An op-ed at Farm and Dairy, an Ohio ag journal, warns farmers that they can no longer afford to ignore the current economic reality and cites some grim numbers:
While the U.S. economy remains strong, with GDP growth estimated to average more than 2 percent over the next two years, real net farm income is down 28 percent, Johansson said, relative to the 10-year average.
In his statement to the U.S. House Committee on Agriculture Feb. 27, U.S. Secretary of Agriculture Sonny Perdue threw out these numbers: Net farm income has fallen nearly 50 percent from its peak in 2013.
And, as a result of low commodity prices, farmers are leveraging their equity — oftentimes their land — to finance operating expenses. Right now, the number of crop farms in a highly leveraged financial situation are about 1 in 10.
“Today, total debt is approaching record levels in real terms, and real estate debt has reached a record high in 2018,” Johansson said in his report at the forum.
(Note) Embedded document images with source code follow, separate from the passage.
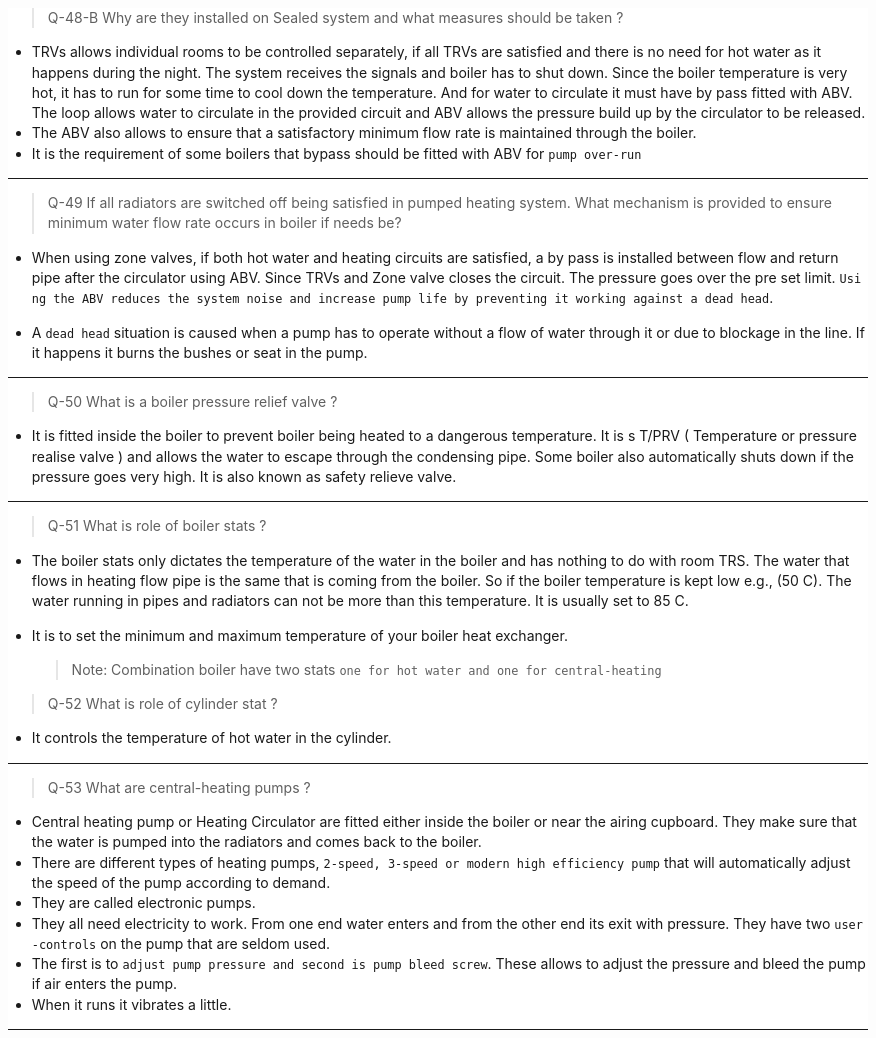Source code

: > Q-48-B Why are they installed on Sealed system and what measures should be taken ?

- TRVs allows individual rooms to be controlled separately, if all TRVs are satisfied and there is no need for hot water as it happens during the night. The system receives the signals and boiler has to shut down. Since the boiler temperature is very hot, it has to run for some time to cool down the temperature. And for water to circulate it must have by pass fitted with ABV. The loop allows water to circulate in the provided circuit and ABV allows the pressure build up by the circulator to be released.
- The ABV also allows to ensure that a satisfactory minimum flow rate is maintained through the boiler.
- It is the requirement of some boilers that bypass should be fitted with ABV for `pump over-run`


---

> Q-49 If all radiators are switched off being satisfied in pumped heating system. What mechanism is provided to ensure minimum water flow rate occurs in boiler if needs be?

- When using zone valves, if both hot water and heating circuits are satisfied, a by pass is installed between flow and return pipe after the circulator using  ABV. Since TRVs and Zone valve closes the circuit. The pressure goes over the pre set limit. `Using the ABV reduces the system noise and increase pump life by preventing it working against a dead head`.

- A `dead head` situation is caused when a pump has to operate without a flow of water through it or due to blockage in the line. If it happens it burns the bushes or seat in the pump.

---


> Q-50 What is a boiler pressure relief valve ? 

- It is fitted inside the boiler to prevent boiler being heated to a dangerous temperature. It is s T/PRV ( Temperature or pressure realise valve ) and allows the water to escape through the condensing pipe. Some boiler also automatically shuts down if the pressure goes very high. It is also known as safety relieve valve.

---


> Q-51 What is role of boiler stats ? 

- The boiler stats only dictates the temperature of the water in the boiler and has nothing to do with room TRS. The water that flows in heating flow pipe is the same that is coming from the boiler. So if the boiler temperature is kept low e.g., (50 C). The water running in pipes and radiators can not be more than this temperature. It is usually set to 85 C.
- It is to set the minimum and maximum temperature of your boiler heat exchanger.

    > Note: Combination boiler have two stats `one for hot water and one for central-heating`

> Q-52 What is role of cylinder stat ? 

- It controls the temperature of hot water in the cylinder.

---


> Q-53 What are central-heating pumps ? 

- Central heating pump or Heating Circulator are fitted either inside the boiler or near the airing cupboard. They make sure that the water is pumped into the radiators and comes back to the boiler.
- There are different types of heating pumps, `2-speed, 3-speed or modern high efficiency pump` that will automatically adjust the speed of the pump according to demand.
- They are called electronic pumps.
- They all need electricity to work. From one end water enters and from the other end its exit with pressure. They have two `user-controls` on the pump that are seldom used.
- The first is to `adjust pump pressure and second is pump bleed screw`. These allows to adjust the pressure and bleed the pump if air enters the pump.
- When it runs it vibrates a little.

---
Insane agricultural subsidy policies along with the huge growth in factory and corporate farms (which benefit yugely from the subsidies -- Forbes reported last year that the top 10 farm subsidy recipients in the U.S. each received an average of $18.2 million ) all share some of the blame. I live in Ohio's top dairy-producing county and the situation here is bad. In 2014 milk prices averaged $23.16 per 100 pounds. In 2018 the average was $14.43 -- a 38 percent drop. The reason? A huge glut in the dairy market -- to the point that some farmers have reduced the size of their herds to try and stabilize prices. One dairy producer up the road from me sold 3,000 head of cattle a few years back. While critics blame overproduction for prices bottoming out, producers point to a huge increase in dairy imports. It's not one or the other -- it's both. Low prices are good for consumers, but those chickens almost always end up coming home to roost -- usually in the form of scarcity and higher prices.